LONDRES. Veinte años después del éxito que se convirtió en un pilar de la cultura pop, las actrices Meryl Streep y Anne Hathaway vuelven a la gran pantalla para la esperada secuela de “El Diablo Viste de Prada”. Durante una rueda de prensa internacional en Londres, el elenco principal aseguró que esta nueva entrega, cuyo estreno mundial está previsto para el 30 de abril y el 1 de mayo, será un “derroche de moda sin complejos”.

Meryl Streep, a sus 76 años, retoma el icónico papel de la temida editora de moda Miranda Priestly, enfrentándola a un escenario profesional crítico donde la inteligencia artificial y las redes sociales amenazan el imperio que construyó en la revista Runway. Por su parte, Anne Hathaway regresa como Andrea Sachs, ahora transformada en una laureada periodista de investigación que deberá cruzar caminos nuevamente con su antigua jefa.
Evolución y nuevos desafíos
A diferencia de la película original de 2006, Hathaway destacó que esta secuela se aleja de la “ropa de trabajo” para enfocarse en un despliegue de alta costura mucho más ambicioso. Uno de los momentos más esperados del filme, según reveló la actriz, es una pasarela recreada en Milán que cuenta con una actuación especial de Lady Gaga.

El actor Stanley Tucci, quien interpreta al estilista Nigel Kipling, señaló que la película no solo es un festín visual, sino también una crítica a la sociedad actual.
“El mundo es muy diferente a hace 20 años. El periodismo ha cambiado por la IA y el entorno político; el filme aborda estos temas y cómo los personajes los afrontan a nivel personal”, explicó Tucci.
Un regreso esperado
La trama se desarrolla entre las calles de Nueva York y diversas locaciones en Italia.

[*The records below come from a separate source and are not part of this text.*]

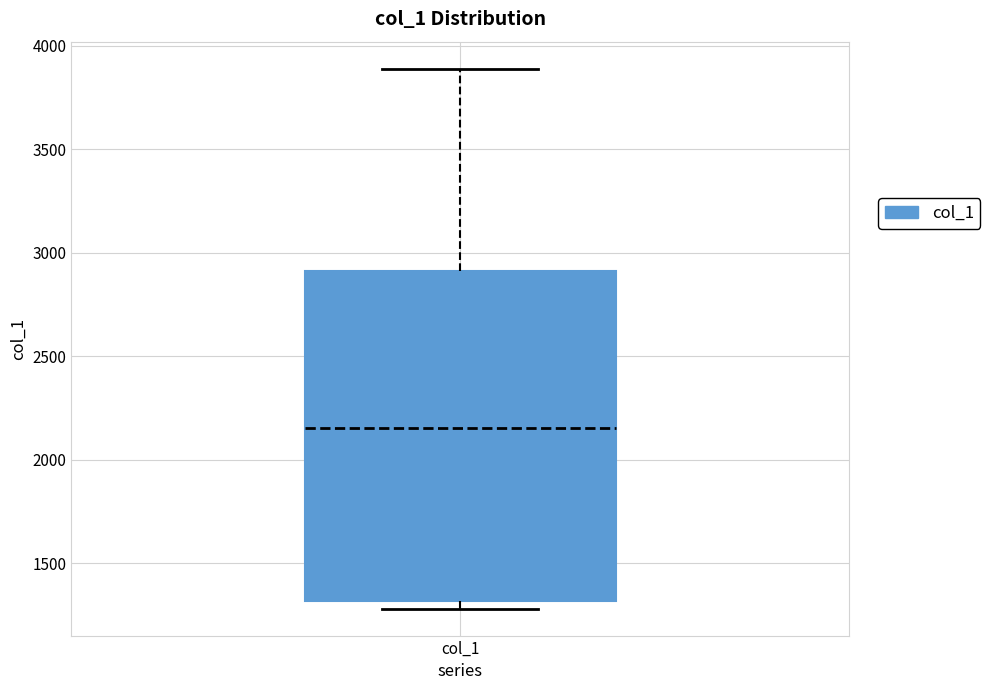

Where is the lower edge of the box for col_1 on the y-axis? The values are not printed on the chart, so give them approximately, as read against the axis.

1300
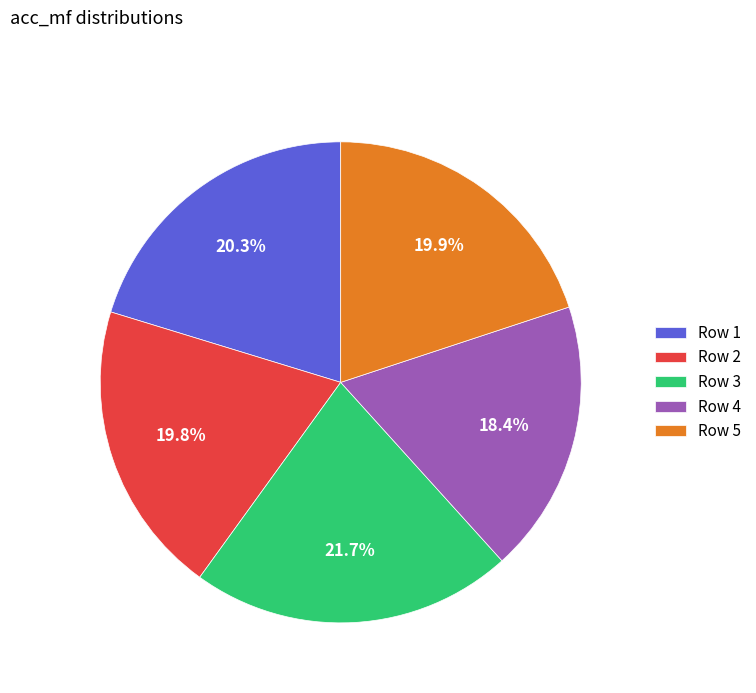

Does Row 2 account for over 50% of the chart?

No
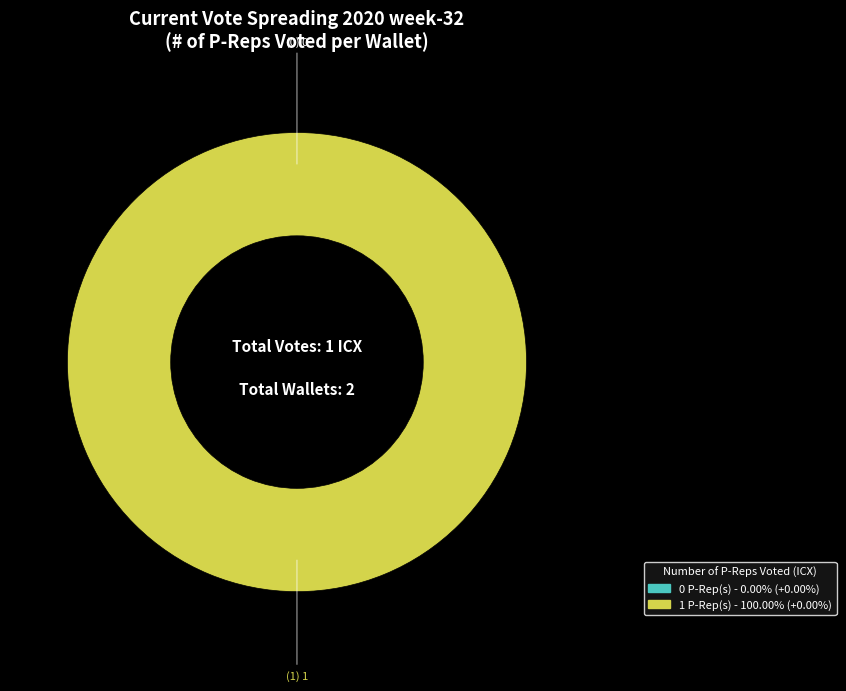

How much of the chart is everything except 0?

100.0%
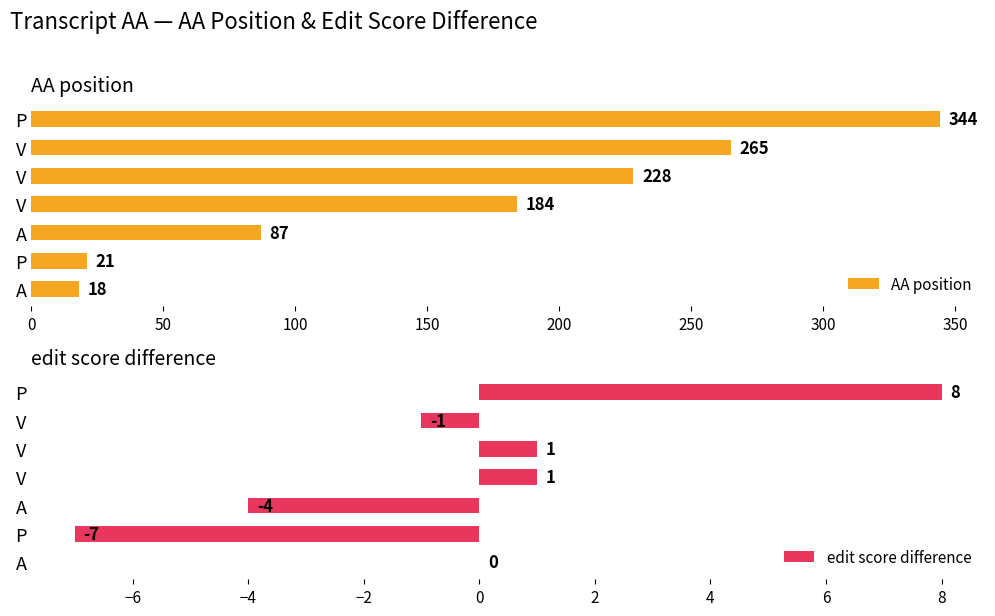

Which series has the widest spread of values?

AA position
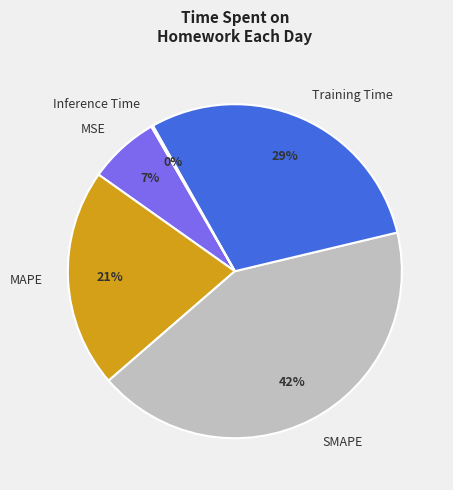

True or false: MSE accounts for 21% of the total.

False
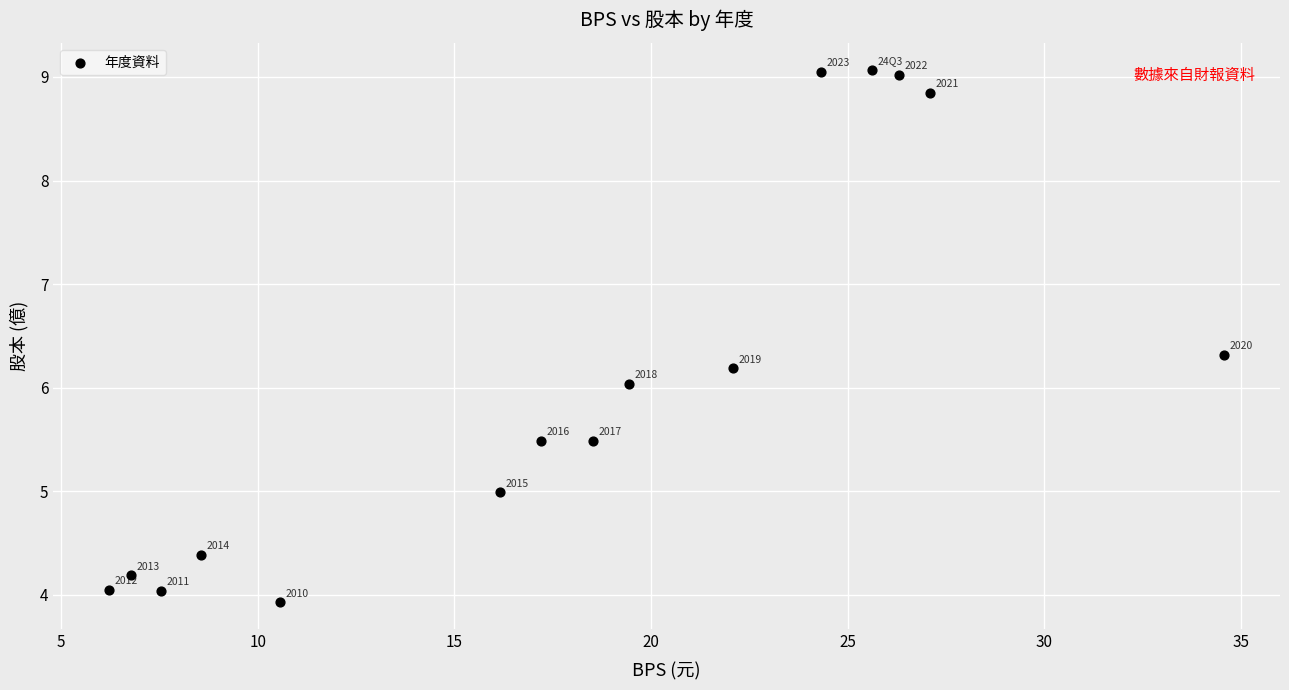

What is the range of X values (max minus min)?

28.4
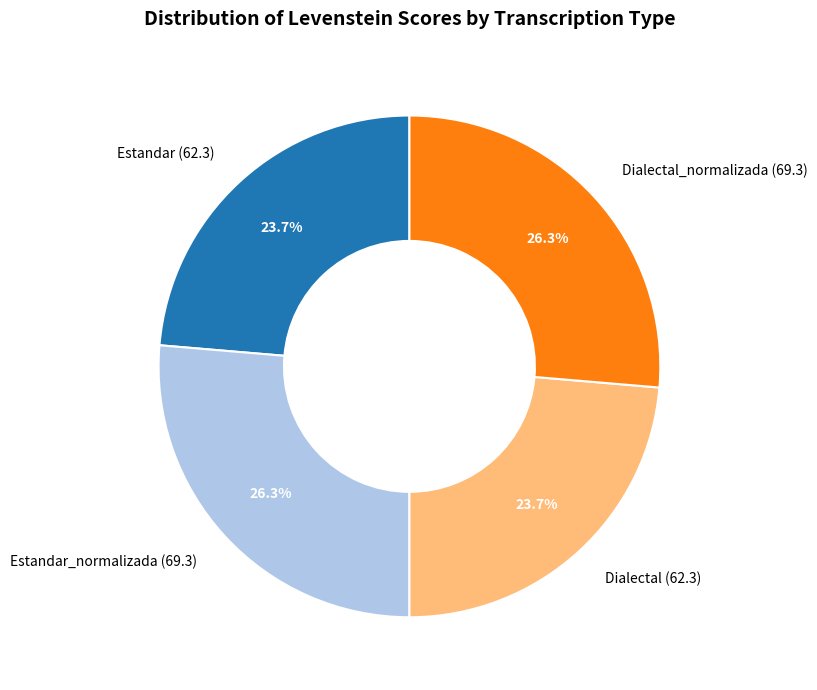

Which has a higher value, Dialectal (62.3) or Dialectal_normalizada (69.3)?

Dialectal_normalizada (69.3)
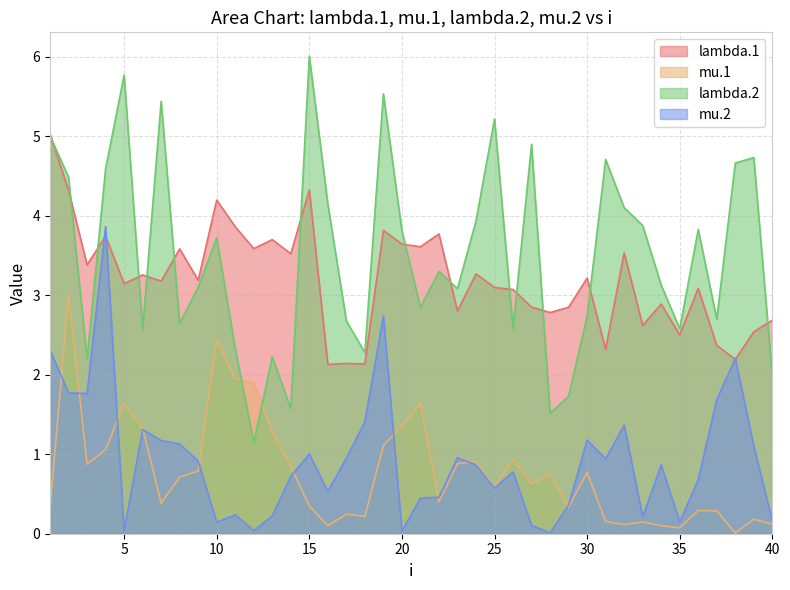

How many data points in lambda.2 are less than 3?

17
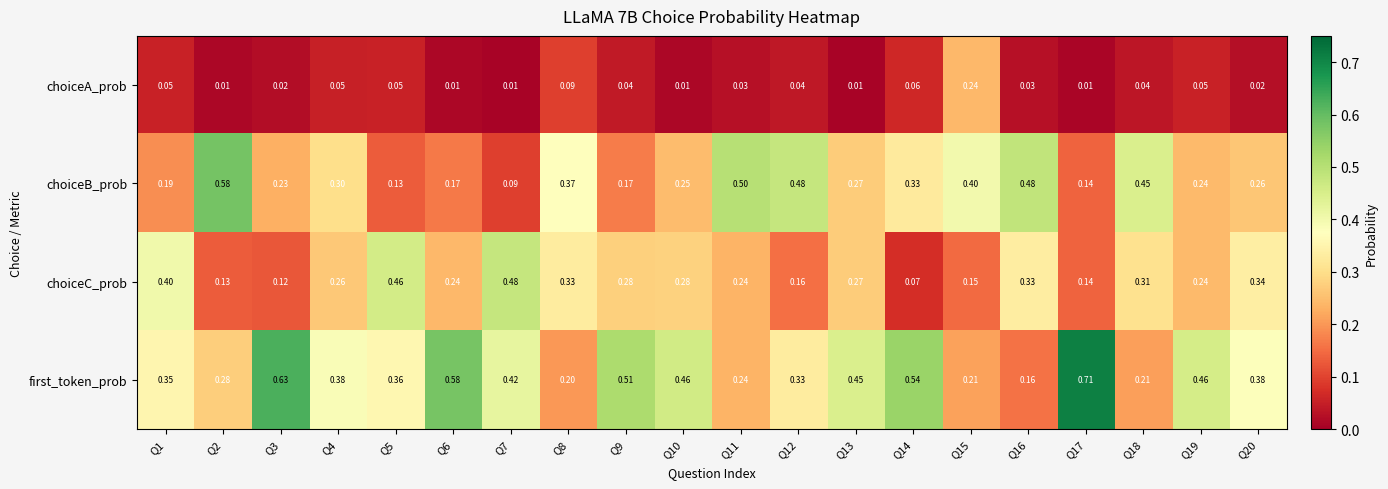

Which label corresponds to the largest value in the chart?

Q17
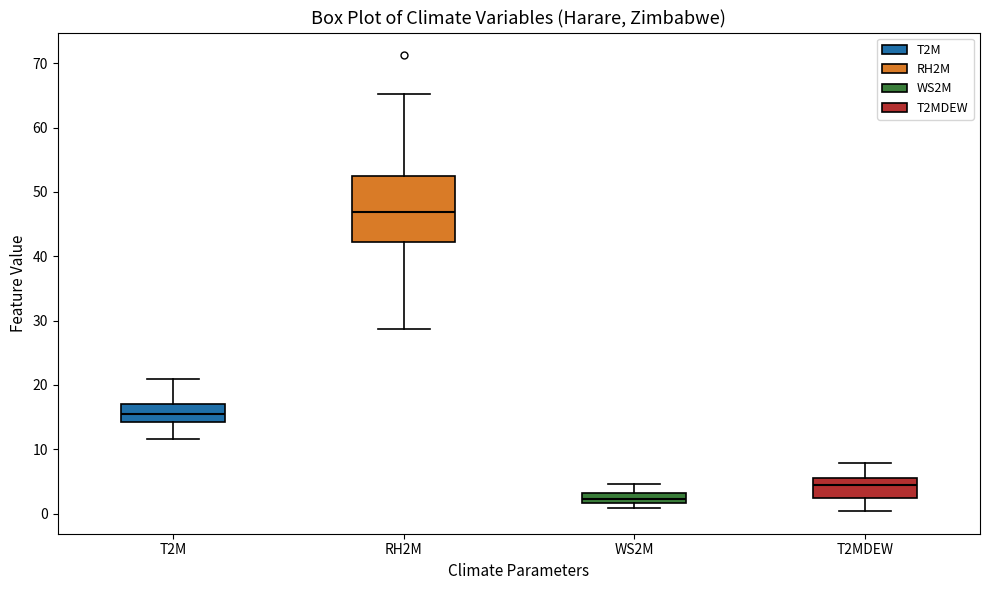

Which box is the tallest, from its lower edge to its upper edge?

RH2M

Emily Blunt también regresa como la mordaz Emily Charlton, aportando el humor ácido que caracteriza a la franquicia. El director David Frankel ha incluido numerosas referencias sutiles a la primera parte como un guiño a los seguidores más fieles.
Con una promoción que ha recorrido desde México hasta Tokio, “El Diablo Viste de Prada 2” se perfila como uno de los mayores éxitos de taquilla del 2026, apelando tanto a la nostalgia de la generación anterior como a las nuevas audiencias cautivadas por el legado de Miranda Priestly.